• JOB ITEM: Express the text lines from all the records below as a JSON list of strings, one string per line, with blank lines left out. Leave the pictures out of your answer.
───── DATASET EXCERPTS
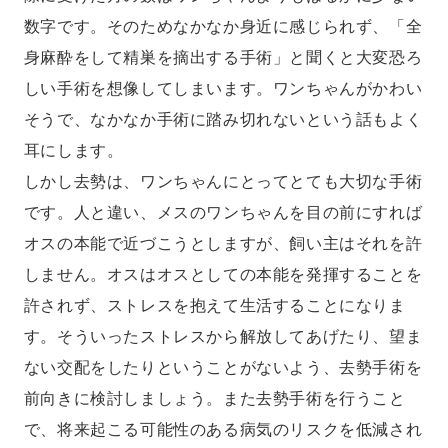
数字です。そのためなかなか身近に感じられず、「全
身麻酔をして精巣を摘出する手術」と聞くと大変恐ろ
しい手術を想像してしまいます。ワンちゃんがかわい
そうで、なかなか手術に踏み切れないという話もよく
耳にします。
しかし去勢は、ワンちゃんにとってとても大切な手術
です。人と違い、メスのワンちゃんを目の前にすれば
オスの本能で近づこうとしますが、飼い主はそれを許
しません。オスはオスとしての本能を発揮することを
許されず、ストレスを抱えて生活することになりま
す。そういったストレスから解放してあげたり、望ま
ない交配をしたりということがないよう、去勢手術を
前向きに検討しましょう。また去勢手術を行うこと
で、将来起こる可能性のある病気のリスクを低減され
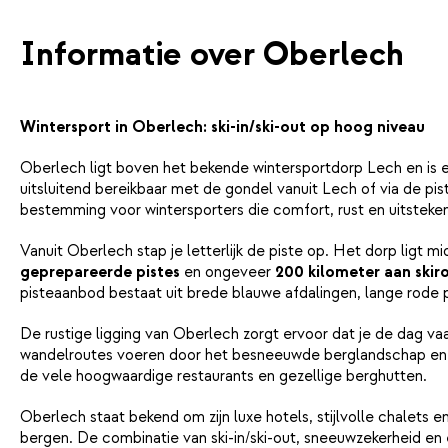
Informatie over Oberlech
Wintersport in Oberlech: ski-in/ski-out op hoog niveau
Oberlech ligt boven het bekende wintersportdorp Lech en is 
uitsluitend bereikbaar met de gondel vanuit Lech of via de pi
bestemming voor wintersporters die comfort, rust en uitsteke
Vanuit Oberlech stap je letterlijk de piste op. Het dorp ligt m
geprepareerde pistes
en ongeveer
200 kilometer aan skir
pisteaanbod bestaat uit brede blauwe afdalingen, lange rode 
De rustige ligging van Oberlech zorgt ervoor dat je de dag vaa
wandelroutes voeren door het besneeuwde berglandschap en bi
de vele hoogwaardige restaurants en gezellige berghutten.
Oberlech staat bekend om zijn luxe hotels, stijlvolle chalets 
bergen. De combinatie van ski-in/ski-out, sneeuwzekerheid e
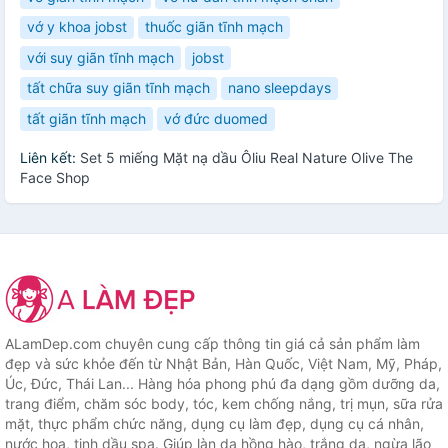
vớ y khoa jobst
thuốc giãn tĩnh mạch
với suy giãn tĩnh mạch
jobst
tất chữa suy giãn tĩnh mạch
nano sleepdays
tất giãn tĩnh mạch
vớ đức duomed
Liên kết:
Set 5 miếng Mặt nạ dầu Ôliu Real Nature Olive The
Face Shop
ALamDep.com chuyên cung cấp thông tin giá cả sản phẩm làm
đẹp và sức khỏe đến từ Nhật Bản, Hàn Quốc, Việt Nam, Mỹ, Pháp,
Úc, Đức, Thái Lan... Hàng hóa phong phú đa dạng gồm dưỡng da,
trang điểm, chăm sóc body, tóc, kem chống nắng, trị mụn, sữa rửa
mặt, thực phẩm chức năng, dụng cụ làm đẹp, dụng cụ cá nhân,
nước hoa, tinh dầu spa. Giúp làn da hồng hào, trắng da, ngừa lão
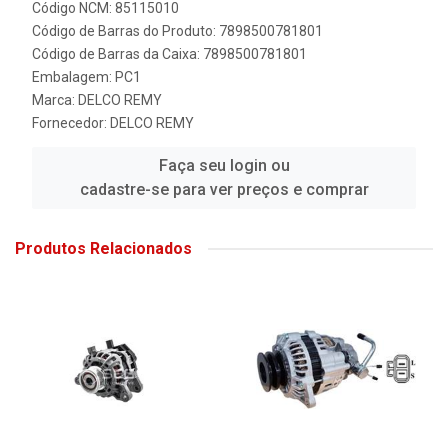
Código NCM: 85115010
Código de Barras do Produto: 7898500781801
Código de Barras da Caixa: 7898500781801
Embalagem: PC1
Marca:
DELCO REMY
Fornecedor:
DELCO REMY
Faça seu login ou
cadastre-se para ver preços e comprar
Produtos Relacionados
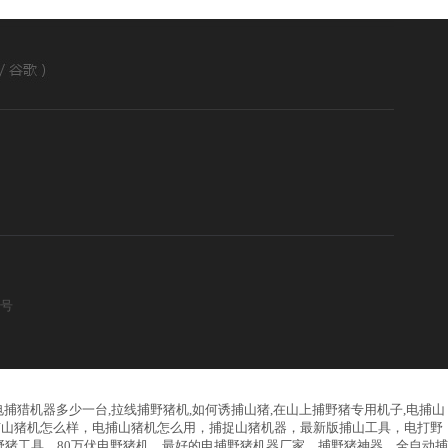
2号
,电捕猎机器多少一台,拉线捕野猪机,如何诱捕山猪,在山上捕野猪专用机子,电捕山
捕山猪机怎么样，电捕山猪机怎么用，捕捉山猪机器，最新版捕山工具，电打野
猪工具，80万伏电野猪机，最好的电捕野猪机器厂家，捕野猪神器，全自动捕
──────────
• SOLVED EXERCISE:
[
  "数字です。そのためなかなか身近に感じられず、「全",
  "身麻酔をして精巣を摘出する手術」と聞くと大変恐ろ",
  "しい手術を想像してしまいます。ワンちゃんがかわい",
  "そうで、なかなか手術に踏み切れないという話もよく",
  "耳にします。",
  "しかし去勢は、ワンちゃんにとってとても大切な手術",
  "です。人と違い、メスのワンちゃんを目の前にすれば",
  "オスの本能で近づこうとしますが、飼い主はそれを許",
  "しません。オスはオスとしての本能を発揮することを",
  "許されず、ストレスを抱えて生活することになりま",
  "す。そういったストレスから解放してあげたり、望ま",
  "ない交配をしたりということがないよう、去勢手術を",
  "前向きに検討しましょう。また去勢手術を行うこと",
  "で、将来起こる可能性のある病気のリスクを低減され",
  "Informatie over Oberlech",
  "Wintersport in Oberlech: ski-in/ski-out op hoog niveau",
  "Oberlech ligt boven het bekende wintersportdorp Lech en is ",
  "uitsluitend bereikbaar met de gondel vanuit Lech of via de pi",
  "bestemming voor wintersporters die comfort, rust en uitsteke",
  "Vanuit Oberlech stap je letterlijk de piste op. Het dorp ligt m",
  "geprepareerde pistes",
  "en ongeveer",
  "200 kilometer aan skir",
  "pisteaanbod bestaat uit brede blauwe afdalingen, lange rode ",
  "De rustige ligging van Oberlech zorgt ervoor dat je de dag vaa",
  "wandelroutes voeren door het besneeuwde berglandschap en bi",
  "de vele hoogwaardige restaurants en gezellige berghutten.",
  "Oberlech staat bekend om zijn luxe hotels, stijlvolle chalets ",
  "bergen. De combinatie van ski-in/ski-out, sneeuwzekerheid e",
  "vớ y khoa jobst",
  "thuốc giãn tĩnh mạch",
  "với suy giãn tĩnh mạch",
  "jobst",
  "tất chữa suy giãn tĩnh mạch",
  "nano sleepdays",
  "tất giãn tĩnh mạch",
  "vớ đức duomed",
  "Liên kết:",
  "Set 5 miếng Mặt nạ dầu Ôliu Real Nature Olive The",
  "Face Shop",
  "ALamDep.com chuyên cung cấp thông tin giá cả sản phẩm làm",
  "đẹp và sức khỏe đến từ Nhật Bản, Hàn Quốc, Việt Nam, Mỹ, Pháp,",
  "Úc, Đức, Thái Lan... Hàng hóa phong phú đa dạng gồm dưỡng da,",
  "trang điểm, chăm sóc body, tóc, kem chống nắng, trị mụn, sữa rửa",
  "mặt, thực phẩm chức năng, dụng cụ làm đẹp, dụng cụ cá nhân,",
  "nước hoa, tinh dầu spa. Giúp làn da hồng hào, trắng da, ngừa lão",
  "Código NCM: 85115010",
  "Código de Barras do Produto: 7898500781801",
  "Código de Barras da Caixa: 7898500781801",
  "Embalagem: PC1",
  "Marca:",
  "DELCO REMY",
  "Fornecedor:",
  "DELCO REMY",
  "Faça seu login ou",
  "cadastre-se para ver preços e comprar",
  "Produtos Relacionados",
  "2号",
  ",电捕猎机器多少一台,拉线捕野猪机,如何诱捕山猪,在山上捕野猪专用机子,电捕山",
  "捕山猪机怎么样，电捕山猪机怎么用，捕捉山猪机器，最新版捕山工具，电打野",
  "猪工具，80万伏电野猪机，最好的电捕野猪机器厂家，捕野猪神器，全自动捕"
]